Expectations for output over the next 12 months slipped to their weakest level since July 2021.

“Private sector conditions remained steady in February, as domestic companies indicated that they had secured enough work to keep business activity ticking along smoothly,” said David Owen, Senior Economist at S&P Global Market Intelligence.

Subdued price pressures offer some relief

Despite the softer demand environment, inflationary pressures remained contained. Firms reported relatively muted input cost increases, which panellists largely attributed to an improving exchange rate against the US dollar and lower fuel prices.

Although wage inflation accelerated to a seven-month high, overall cost burdens were modest enough to allow companies to reduce selling prices for the first time since May 2025. The renewed discounting could provide some support to customer demand in the months ahead.
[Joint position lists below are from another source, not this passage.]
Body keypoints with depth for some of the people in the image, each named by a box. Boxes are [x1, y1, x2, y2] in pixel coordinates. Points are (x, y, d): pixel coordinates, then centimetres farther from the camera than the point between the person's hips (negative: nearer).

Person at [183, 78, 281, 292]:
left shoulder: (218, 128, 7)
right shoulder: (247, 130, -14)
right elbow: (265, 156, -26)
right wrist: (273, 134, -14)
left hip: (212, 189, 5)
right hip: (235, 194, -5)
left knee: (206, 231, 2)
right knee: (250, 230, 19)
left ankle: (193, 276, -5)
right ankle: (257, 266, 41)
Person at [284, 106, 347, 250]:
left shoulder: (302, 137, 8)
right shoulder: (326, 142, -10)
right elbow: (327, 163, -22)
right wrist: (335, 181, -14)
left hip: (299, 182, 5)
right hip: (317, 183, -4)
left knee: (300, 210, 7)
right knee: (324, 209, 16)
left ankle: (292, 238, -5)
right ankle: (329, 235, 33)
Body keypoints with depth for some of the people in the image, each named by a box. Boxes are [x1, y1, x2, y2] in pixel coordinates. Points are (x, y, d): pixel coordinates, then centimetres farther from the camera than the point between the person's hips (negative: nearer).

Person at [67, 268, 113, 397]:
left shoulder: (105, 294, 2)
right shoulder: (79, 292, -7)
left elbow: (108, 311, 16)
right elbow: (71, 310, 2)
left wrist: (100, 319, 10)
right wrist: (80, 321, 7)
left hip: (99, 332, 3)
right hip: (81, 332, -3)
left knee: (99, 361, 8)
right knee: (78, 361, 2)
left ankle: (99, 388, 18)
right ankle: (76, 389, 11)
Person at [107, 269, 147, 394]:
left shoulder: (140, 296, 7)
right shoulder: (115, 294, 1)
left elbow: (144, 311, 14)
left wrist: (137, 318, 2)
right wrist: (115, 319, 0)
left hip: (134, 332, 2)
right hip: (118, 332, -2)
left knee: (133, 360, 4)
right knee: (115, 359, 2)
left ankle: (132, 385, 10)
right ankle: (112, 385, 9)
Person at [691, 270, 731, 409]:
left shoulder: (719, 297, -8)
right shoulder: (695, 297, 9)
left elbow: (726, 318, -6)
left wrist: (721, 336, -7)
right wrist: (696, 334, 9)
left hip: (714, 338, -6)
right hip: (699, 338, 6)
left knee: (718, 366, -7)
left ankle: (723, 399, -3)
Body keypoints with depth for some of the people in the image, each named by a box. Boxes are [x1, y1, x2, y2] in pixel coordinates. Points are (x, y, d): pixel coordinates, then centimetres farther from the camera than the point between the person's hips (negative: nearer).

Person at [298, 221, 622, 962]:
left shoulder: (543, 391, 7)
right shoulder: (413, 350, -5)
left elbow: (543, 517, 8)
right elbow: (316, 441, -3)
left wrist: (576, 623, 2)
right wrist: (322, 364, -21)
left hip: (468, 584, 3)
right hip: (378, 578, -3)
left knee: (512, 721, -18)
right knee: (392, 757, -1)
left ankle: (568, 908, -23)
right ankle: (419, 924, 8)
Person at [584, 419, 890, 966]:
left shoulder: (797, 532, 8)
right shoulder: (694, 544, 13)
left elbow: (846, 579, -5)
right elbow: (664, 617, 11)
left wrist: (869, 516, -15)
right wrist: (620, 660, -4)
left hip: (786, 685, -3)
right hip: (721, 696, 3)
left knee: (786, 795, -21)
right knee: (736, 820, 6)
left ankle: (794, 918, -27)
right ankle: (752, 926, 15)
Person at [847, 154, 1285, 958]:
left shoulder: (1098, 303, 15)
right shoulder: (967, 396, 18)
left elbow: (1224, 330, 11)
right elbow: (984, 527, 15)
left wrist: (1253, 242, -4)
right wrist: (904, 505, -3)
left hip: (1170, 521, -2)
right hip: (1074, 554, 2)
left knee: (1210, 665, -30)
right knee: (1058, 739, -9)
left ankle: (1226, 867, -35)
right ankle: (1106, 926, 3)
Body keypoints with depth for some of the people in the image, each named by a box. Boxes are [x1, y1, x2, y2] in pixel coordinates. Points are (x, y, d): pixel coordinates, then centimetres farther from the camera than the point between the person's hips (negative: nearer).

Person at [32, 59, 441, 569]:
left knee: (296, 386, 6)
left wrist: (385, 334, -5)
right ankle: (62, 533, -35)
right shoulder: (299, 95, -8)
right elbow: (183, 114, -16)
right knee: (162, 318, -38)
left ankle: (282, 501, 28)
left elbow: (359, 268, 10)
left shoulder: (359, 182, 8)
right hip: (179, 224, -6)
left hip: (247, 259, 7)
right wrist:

Owen noted that several economic fundamentals may help rebuild confidence. “Soft inflation, helped by a strong rand, continued to keep cost pressures at bay in February,” he said. “This led to a fresh fall in selling prices that could support an uplift in customer spending. In addition, domestic interest rates are expected to trend downwards in 2026, while the recent ruling on US tariffs should bring some relief to exporters.”

Employment levels rose modestly in February following a slight decline in January, signalling that firms are not yet embarking on aggressive cost-cutting. However, inventory holdings fell for a third consecutive month, reflecting caution over future demand.

Overall, the survey paints a picture of an economy that has steadied after late-2025 weakness but lacks a clear growth catalyst. 

With confidence at a multi-year low and order books thinning, the durability of South Africa’s fragile stabilisation may hinge on a sustained recovery in domestic demand and supportive macroeconomic conditions.